Fest stand jedenfalls bereits am Wahlabend in Athen: Die ND wird erneut in die Rolle des Oppositionsführers schlüpfen. Ferner etablierte sich die rechtsextreme Goldene Morgenröte mit gut sieben Prozent als drittstärkste politische Kraft in Griechenland. Die offen neofaschistische Partei verzeichnete einen signifikanten Stimmenzuwachs von rund einem Prozent im Vergleich zur letzten Parlamentswahl im Januar. Im Athener Parlament werden insgesamt acht Parteien vertreten sein. Dies ist eine Partei mehr als nach der Wahl im Januar. Die Syriza-Abspaltung Volkseinheit, die offen eine Rückkehr zur Drachme anstrebt, schaffte jedoch nach ersten Hochrechnungen etwas überraschend nicht den Sprung über die Drei-Prozent-Hürde.

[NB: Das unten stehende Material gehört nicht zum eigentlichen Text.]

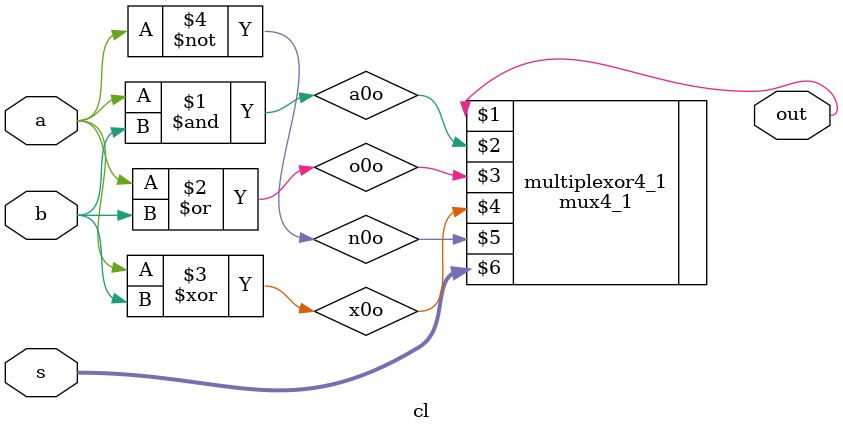
<source format=v>

module cl(output wire out, input wire a, b, input wire [1:0] s);

//Declaraci�n de conexiones internas
wire a0o, o0o, x0o, n0o;

//Instancias de puertas y sus conexiones
and and0 (a0o, a, b);
or  or0  (o0o, a, b);
xor xor2 (x0o, a, b);
not not0 (n0o, a);

mux4_1 multiplexor4_1(out, a0o, o0o, x0o, n0o, s);

endmodule

</source>
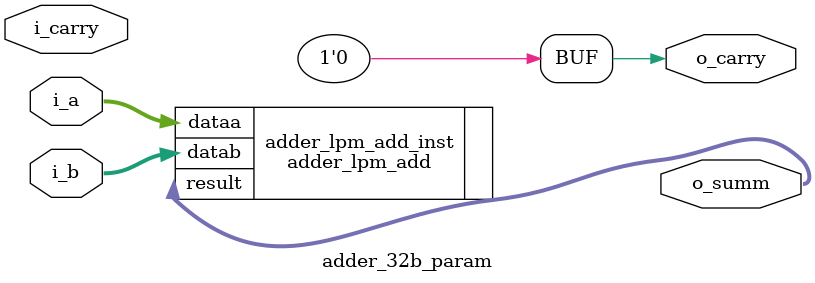
<source format=v>

module adder_32b_param(i_a, i_b, i_carry, o_carry, o_summ);

 `define LPM_ADD

  parameter WIDTH = 32;
  input [WIDTH-1:0] i_a, i_b;
  input i_carry;
  output [WIDTH-1:0] o_summ;
  output o_carry;
  wire [WIDTH-2:0] carry;
  wire [WIDTH-1:0] inv_b;
  wire b_inv, b_o_inv;
	

`ifdef LPM_ADD
  adder_lpm_add	adder_lpm_add_inst (
	.dataa ( i_a ),
	.datab ( i_b ),
	.result ( o_summ )
	);
  assign o_carry = 1'b0;
  endmodule
`endif

</source>
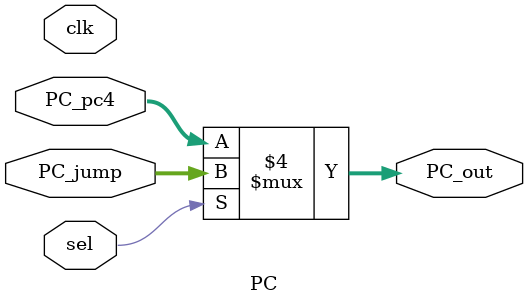
<source format=v>
module PC #
(
    parameter ADDR_WIDTH = 32
)
(
    input wire clk,
    input wire sel,
    
    input wire [ADDR_WIDTH -1 : 0] PC_pc4,
    input wire [ADDR_WIDTH -1 : 0] PC_jump,
    
    output reg [ADDR_WIDTH -1 : 0] PC_out
);
    always @(*) begin
        if(sel == 1'b1) begin
            PC_out = PC_jump;
        end
        else begin
            PC_out = PC_pc4; // PC_pc4 = current_PC + 4;
        end
    end
endmodule

</source>
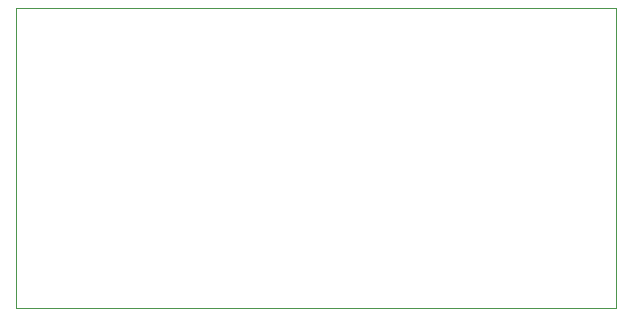
<source format=gbr>
%TF.GenerationSoftware,KiCad,Pcbnew,6.0.11+dfsg-1*%
%TF.CreationDate,2024-09-19T13:16:05+04:00*%
%TF.ProjectId,bat,6261742e-6b69-4636-9164-5f7063625858,rev?*%
%TF.SameCoordinates,PX60e4b00PY48ab840*%
%TF.FileFunction,Profile,NP*%
%FSLAX46Y46*%
G04 Gerber Fmt 4.6, Leading zero omitted, Abs format (unit mm)*
G04 Created by KiCad (PCBNEW 6.0.11+dfsg-1) date 2024-09-19 13:16:05*
%MOMM*%
%LPD*%
G01*
G04 APERTURE LIST*
%TA.AperFunction,Profile*%
%ADD10C,0.100000*%
%TD*%
G04 APERTURE END LIST*
D10*
X0Y0D02*
X50800000Y0D01*
X50800000Y0D02*
X50800000Y-25400000D01*
X50800000Y-25400000D02*
X0Y-25400000D01*
X0Y-25400000D02*
X0Y0D01*
M02*

</source>
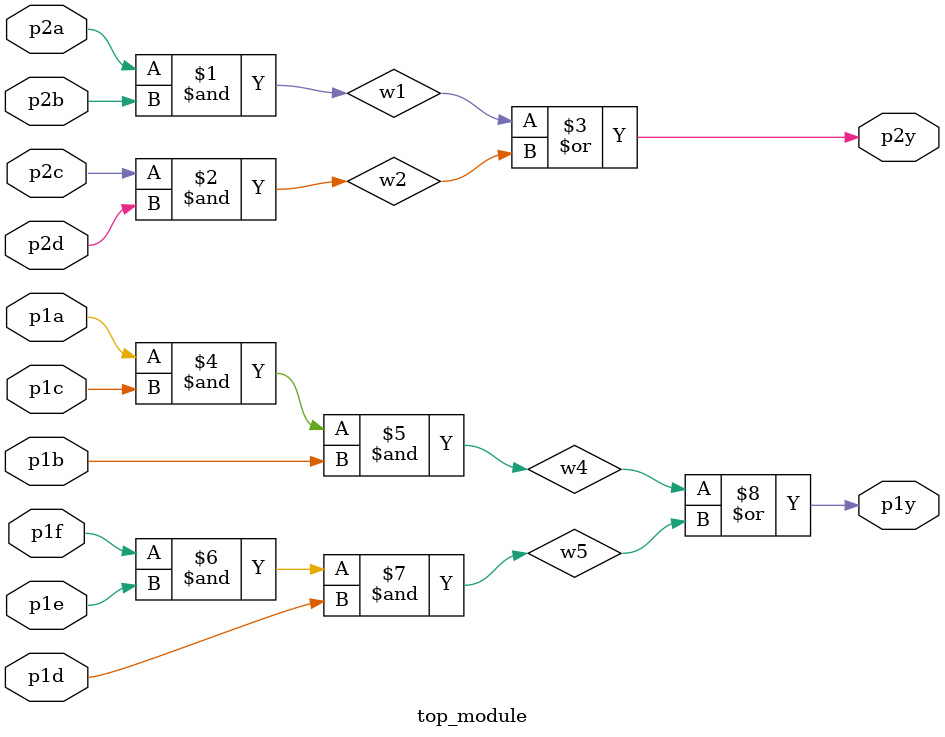
<source format=v>
module top_module ( 
    input p1a, p1b, p1c, p1d, p1e, p1f,
    output p1y,
    input p2a, p2b, p2c, p2d,
    output p2y );
wire w1,w2,w4,w5;
    assign w1= p2a & p2b;
    assign w2=p2c&p2d;
    assign p2y=w1|w2;
    assign w4=p1a & p1c & p1b;
    assign w5=p1f & p1e & p1d;
    assign p1y=w4|w5;

endmodule

</source>
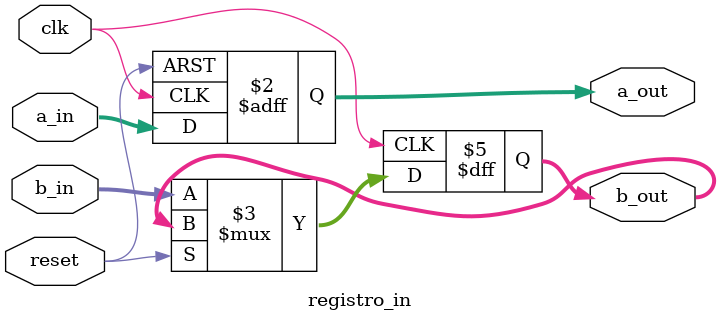
<source format=sv>
module registro_in #(parameter N = 2) (input logic clk,
												input logic reset,
												input logic [N-1:0] a_in, b_in,
												output logic [N-1:0] a_out, b_out);
	
	// reset asincronico
	always_ff @(posedge clk, posedge reset)
		if (reset) begin
			a_out <= 0;
			a_out <= 0;
		end
		else begin
			a_out <= a_in;
			b_out <= b_in;
		end
		
endmodule
</source>
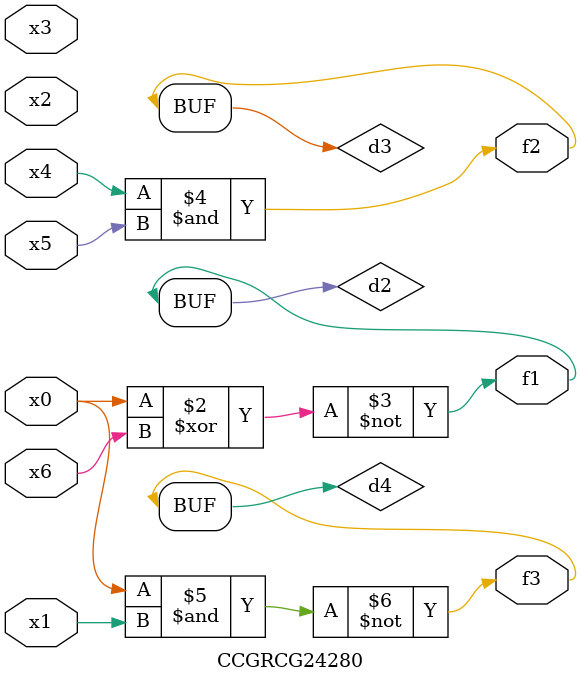
<source format=v>
module CCGRCG24280(
	input x0, x1, x2, x3, x4, x5, x6,
	output f1, f2, f3
);

	wire d1, d2, d3, d4;

	nor (d1, x0);
	xnor (d2, x0, x6);
	and (d3, x4, x5);
	nand (d4, x0, x1);
	assign f1 = d2;
	assign f2 = d3;
	assign f3 = d4;
endmodule

</source>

Tsipras hatte bereits im Vorfeld der Wahlen angekündigt, binnen drei Tagen eine Regierung bilden zu wollen. Wie in Athen gestern Abend bekannt wurde, rief er bereits zwei Stunden nach der Schließung der Wahllokale Anel-Führer Panos Kammenos an, um die Details der Regierungsbildung zu erörtern. Die neue Regierung Tsipras steht nach ihrer Vereidigung vor einer Mammut-Aufgabe. Sie muss bereits Anfang Oktober einen Nachtragshaushalt verabschieden und auf Grundlage des mit seinen Gläubigern vereinbarten dritten Kreditprogramms noch im Oktober ein neues Sparpaket beschließen. Dafür hat der Wahltriumphator Tsipras ein unerwartet starkes Votum der Griechen erhalten. Der 41-jährige Regierungschef dürfte den Zuspruch der Wähler aber auch dafür nutzen, die harten Spar- und Reformauflagen abzumildern – auch gegen den Druck seiner öffentlichen Gläubiger.